Buy in the UK | Buy in Canada

Helen Weeks is pregnant. Very pregnant. She's stuck in a cramped flat with noisy neighbours and a partner who doesn't seem overjoyed at the thought of the pending arrival. Mind you, that's partly Helen's fault, as she's been playing away from home. Things get even worse though, when a violent death changes her life for ever, and puts her at risk as she tries to find out the truth.

IN THE DARK is a (presumably) standalone outing from the author of the excellent DI Tom Thorne series (Thorne, aka DI Spiky Bugger, makes a cameo appearance in the book).

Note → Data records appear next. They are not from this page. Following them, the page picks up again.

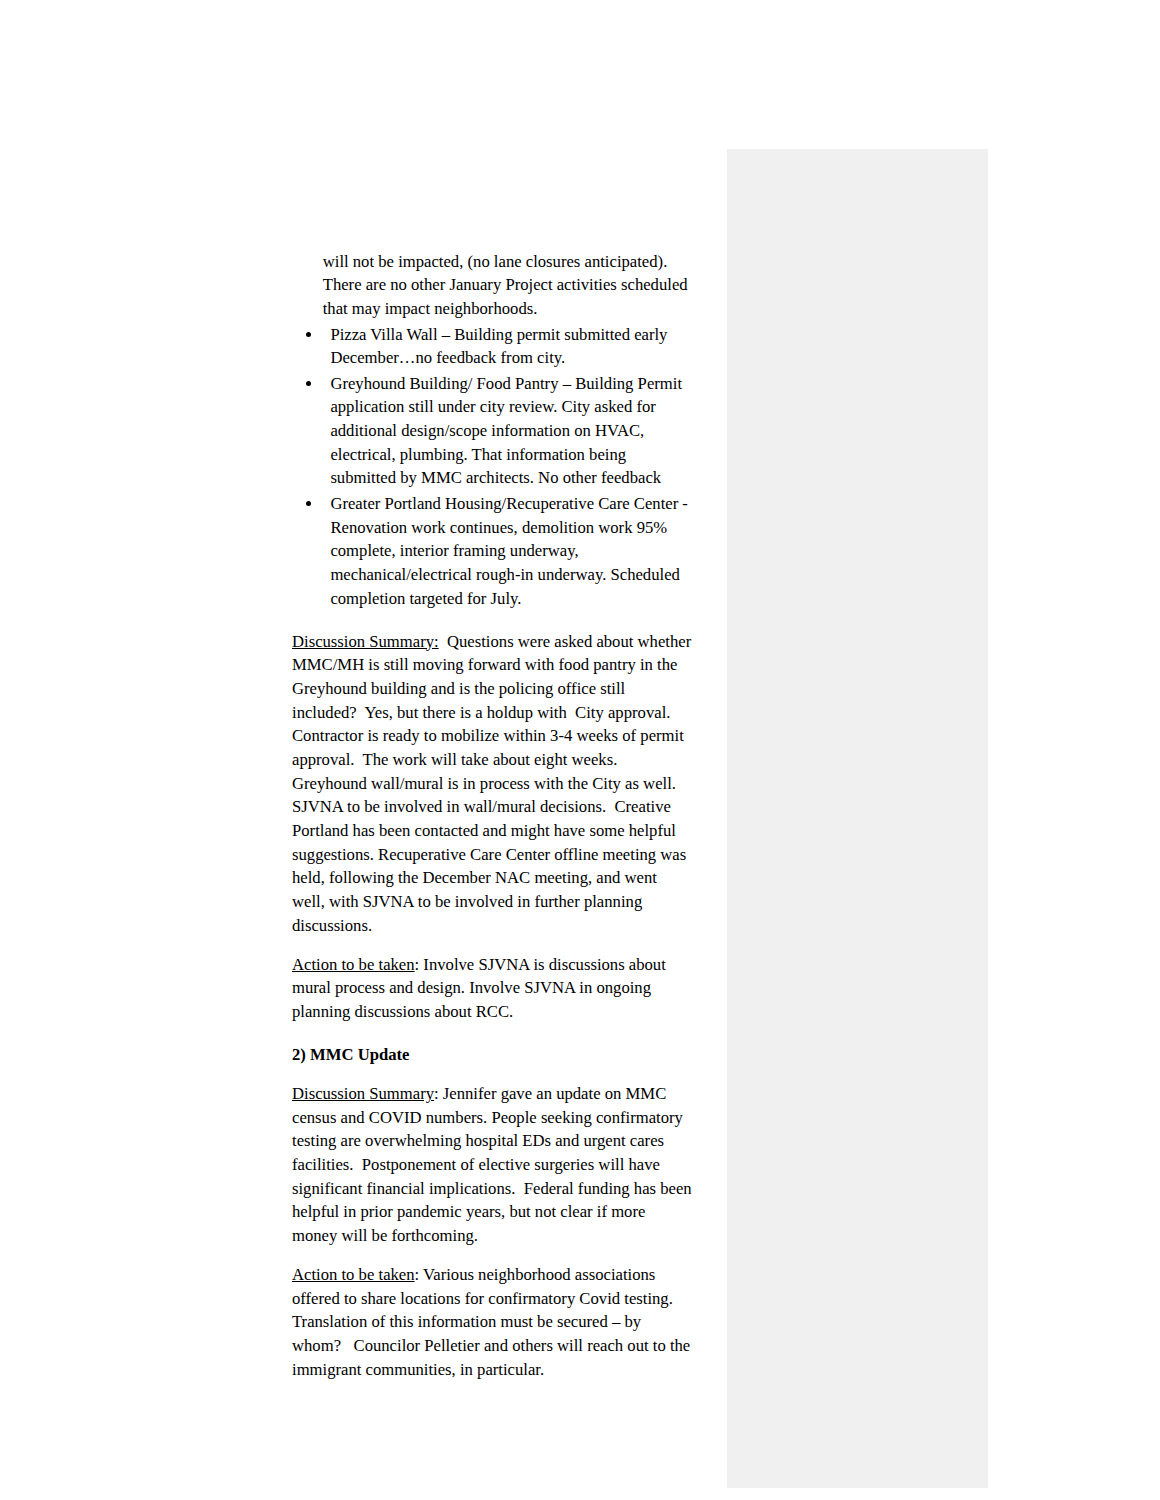will not be impacted, (no lane closures anticipated). There are no other January Project activities scheduled that may impact neighborhoods.
Pizza Villa Wall – Building permit submitted early December…no feedback from city.
Greyhound Building/ Food Pantry – Building Permit application still under city review. City asked for additional design/scope information on HVAC, electrical, plumbing. That information being submitted by MMC architects. No other feedback
Greater Portland Housing/Recuperative Care Center - Renovation work continues, demolition work 95% complete, interior framing underway, mechanical/electrical rough-in underway. Scheduled completion targeted for July.
Discussion Summary: Questions were asked about whether MMC/MH is still moving forward with food pantry in the Greyhound building and is the policing office still included? Yes, but there is a holdup with City approval. Contractor is ready to mobilize within 3-4 weeks of permit approval. The work will take about eight weeks. Greyhound wall/mural is in process with the City as well. SJVNA to be involved in wall/mural decisions. Creative Portland has been contacted and might have some helpful suggestions. Recuperative Care Center offline meeting was held, following the December NAC meeting, and went well, with SJVNA to be involved in further planning discussions.
Action to be taken: Involve SJVNA is discussions about mural process and design. Involve SJVNA in ongoing planning discussions about RCC.
2) MMC Update
Discussion Summary: Jennifer gave an update on MMC census and COVID numbers. People seeking confirmatory testing are overwhelming hospital EDs and urgent cares facilities. Postponement of elective surgeries will have significant financial implications. Federal funding has been helpful in prior pandemic years, but not clear if more money will be forthcoming.
Action to be taken: Various neighborhood associations offered to share locations for confirmatory Covid testing. Translation of this information must be secured – by whom? Councilor Pelletier and others will reach out to the immigrant communities, in particular.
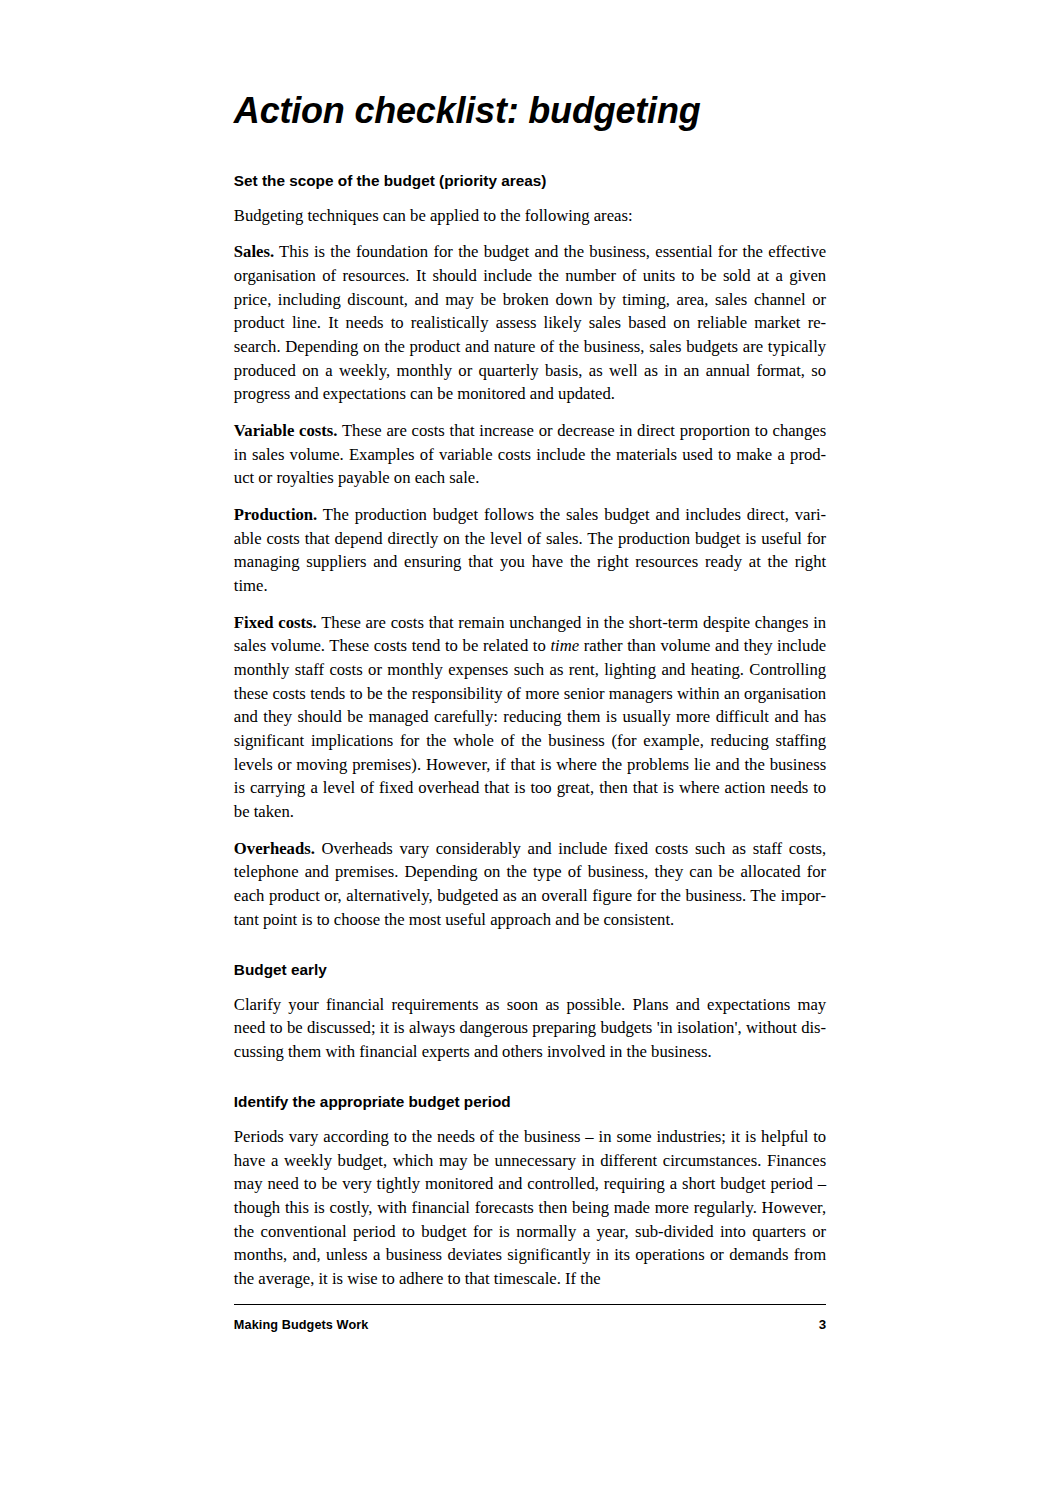Action checklist: budgeting
Set the scope of the budget (priority areas)
Budgeting techniques can be applied to the following areas:
Sales. This is the foundation for the budget and the business, essential for the effective organisation of resources. It should include the number of units to be sold at a given price, including discount, and may be broken down by timing, area, sales channel or product line. It needs to realistically assess likely sales based on reliable market research. Depending on the product and nature of the business, sales budgets are typically produced on a weekly, monthly or quarterly basis, as well as in an annual format, so progress and expectations can be monitored and updated.
Variable costs. These are costs that increase or decrease in direct proportion to changes in sales volume. Examples of variable costs include the materials used to make a product or royalties payable on each sale.
Production. The production budget follows the sales budget and includes direct, variable costs that depend directly on the level of sales. The production budget is useful for managing suppliers and ensuring that you have the right resources ready at the right time.
Fixed costs. These are costs that remain unchanged in the short-term despite changes in sales volume. These costs tend to be related to time rather than volume and they include monthly staff costs or monthly expenses such as rent, lighting and heating. Controlling these costs tends to be the responsibility of more senior managers within an organisation and they should be managed carefully: reducing them is usually more difficult and has significant implications for the whole of the business (for example, reducing staffing levels or moving premises). However, if that is where the problems lie and the business is carrying a level of fixed overhead that is too great, then that is where action needs to be taken.
Overheads. Overheads vary considerably and include fixed costs such as staff costs, telephone and premises. Depending on the type of business, they can be allocated for each product or, alternatively, budgeted as an overall figure for the business. The important point is to choose the most useful approach and be consistent.
Budget early
Clarify your financial requirements as soon as possible. Plans and expectations may need to be discussed; it is always dangerous preparing budgets 'in isolation', without discussing them with financial experts and others involved in the business.
Identify the appropriate budget period
Periods vary according to the needs of the business – in some industries; it is helpful to have a weekly budget, which may be unnecessary in different circumstances. Finances may need to be very tightly monitored and controlled, requiring a short budget period – though this is costly, with financial forecasts then being made more regularly. However, the conventional period to budget for is normally a year, sub-divided into quarters or months, and, unless a business deviates significantly in its operations or demands from the average, it is wise to adhere to that timescale. If the
Making Budgets Work 3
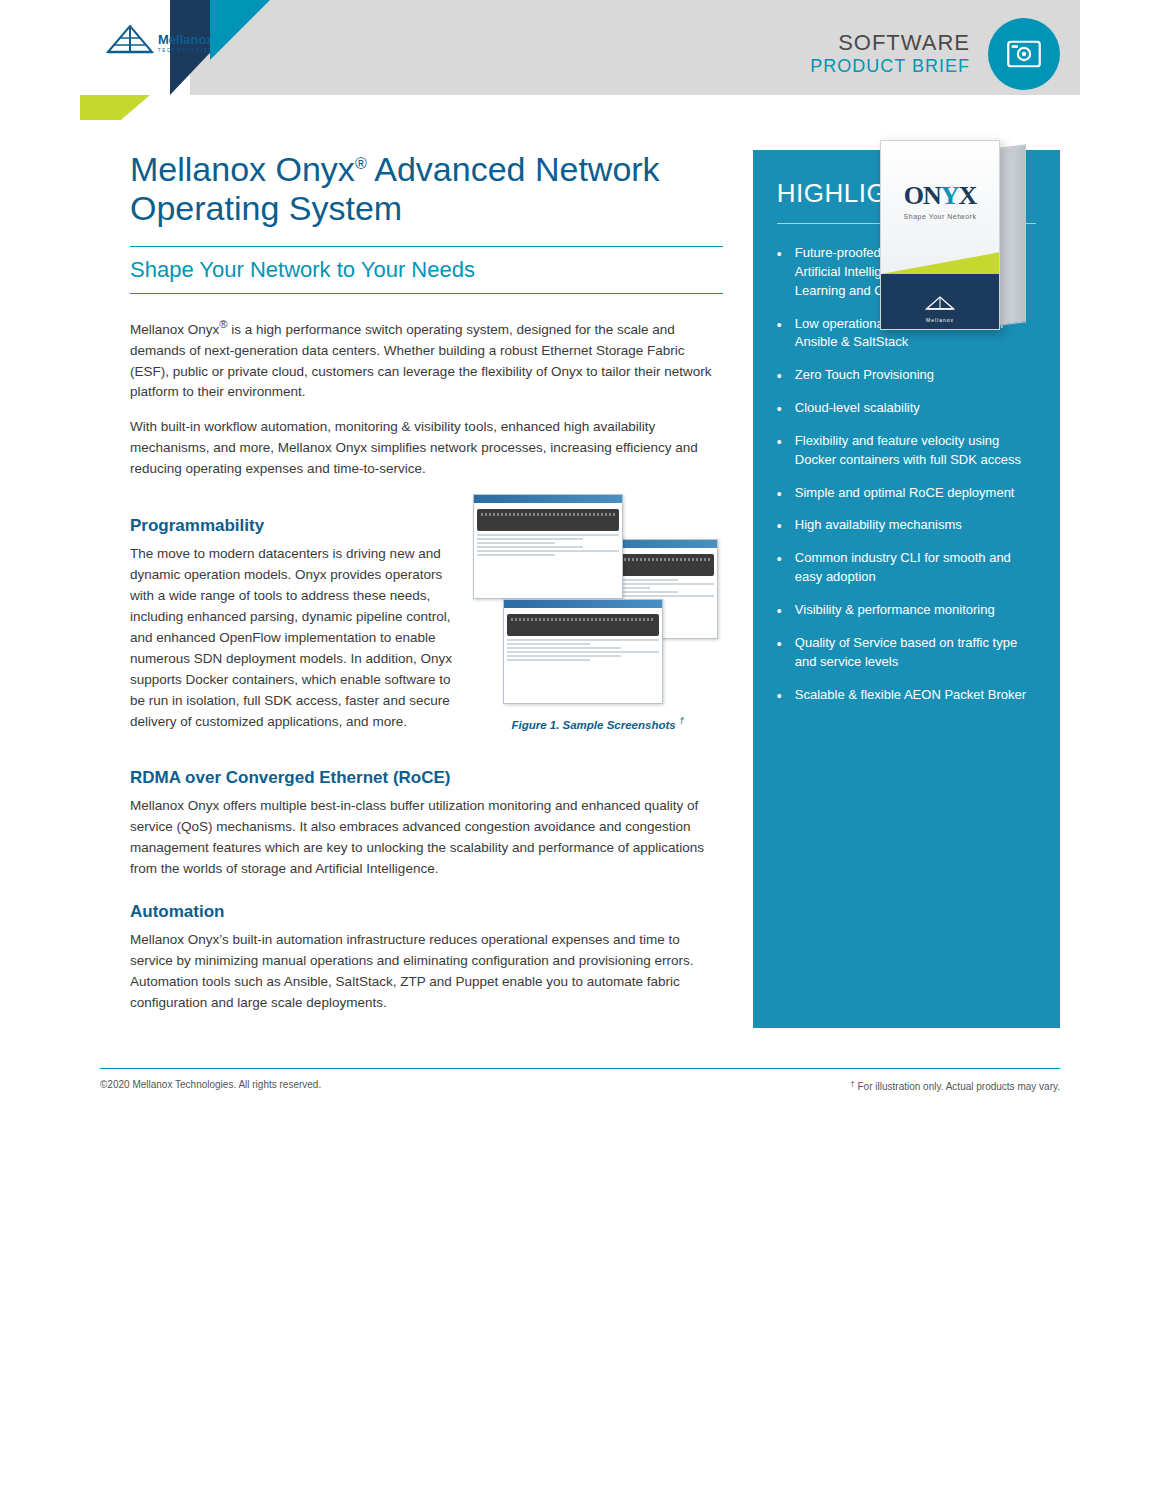Mellanox TECHNOLOGIES
SOFTWARE
PRODUCT BRIEF
ONYX
Shape Your Network
Mellanox
Mellanox Onyx® Advanced Network
Operating System
Shape Your Network to Your Needs
Mellanox Onyx® is a high performance switch operating system, designed for the scale and demands of next-generation data centers. Whether building a robust Ethernet Storage Fabric (ESF), public or private cloud, customers can leverage the flexibility of Onyx to tailor their network platform to their environment.
With built-in workflow automation, monitoring & visibility tools, enhanced high availability mechanisms, and more, Mellanox Onyx simplifies network processes, increasing efficiency and reducing operating expenses and time-to-service.
Figure 1. Sample Screenshots †
Programmability
The move to modern datacenters is driving new and dynamic operation models. Onyx provides operators with a wide range of tools to address these needs, including enhanced parsing, dynamic pipeline control, and enhanced OpenFlow implementation to enable numerous SDN deployment models. In addition, Onyx supports Docker containers, which enable software to be run in isolation, full SDK access, faster and secure delivery of customized applications, and more.
RDMA over Converged Ethernet (RoCE)
Mellanox Onyx offers multiple best-in-class buffer utilization monitoring and enhanced quality of service (QoS) mechanisms. It also embraces advanced congestion avoidance and congestion management features which are key to unlocking the scalability and performance of applications from the worlds of storage and Artificial Intelligence.
Automation
Mellanox Onyx’s built-in automation infrastructure reduces operational expenses and time to service by minimizing manual operations and eliminating configuration and provisioning errors. Automation tools such as Ansible, SaltStack, ZTP and Puppet enable you to automate fabric configuration and large scale deployments.
HIGHLIGHTS
Future-proofed data center for Storage, Artificial Intelligence (AI) / Machine Learning and Cloud networking
Low operational overhead via use of Ansible & SaltStack
Zero Touch Provisioning
Cloud-level scalability
Flexibility and feature velocity using Docker containers with full SDK access
Simple and optimal RoCE deployment
High availability mechanisms
Common industry CLI for smooth and easy adoption
Visibility & performance monitoring
Quality of Service based on traffic type and service levels
Scalable & flexible AEON Packet Broker
©2020 Mellanox Technologies. All rights reserved.
† For illustration only. Actual products may vary.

It's a story that could have been lifted directly from the newspaper headlines – gun crime in London, gang violence and bystanders caught up in what happens. Shots are fired at a car one rainy London night, and it swerves onto the pavement, killing a man at a bus stop. Police assume it's gang warfare. But then people take the law into their own hands and the body count rockets.

Billingham's a first-class story-teller and IN THE DARK counts as a page-turner. But ultimately it just falls short of what the author has achieved in that consistently strong Thorne series.

I remain undecided about Helen. She's a gutsy character who hauls all round London despite the fact the baby is due, putting herself in danger as she tries to unravel what happened that rainy night. But the pregnant woman gimmick feels a bit Fargo – or like the brilliant Comic Strip cop show spoof Detectives on the Edge of a Nervous Breakdown, where every detective cliché was present and correct!

I can't shake off the feeling that the plot would have worked perfectly well without Helen being pregnant. It's OK to show a strong female character without going overboard on private life, and the impending sprog angle just seemed to add one unnecessary layer to an already complex character. Her affair is glossed over far too quickly, though.

The one character I did want to see more of was Theo, the young gang member who has dreams of bettering his life and escaping from the sink estate with his girlfriend and baby son, but who gets caught up in peer pressure and fast-moving violence.

The promised final twist isn't really that dramatic, and Billingham requires you to make a couple of leaps of faith with him and the characters along the way. And if you like your tales tied up at least semi-neatly, you'll twitch at this one – it's the kind of ending where you wonder whether the publisher forgot to print the last few pages.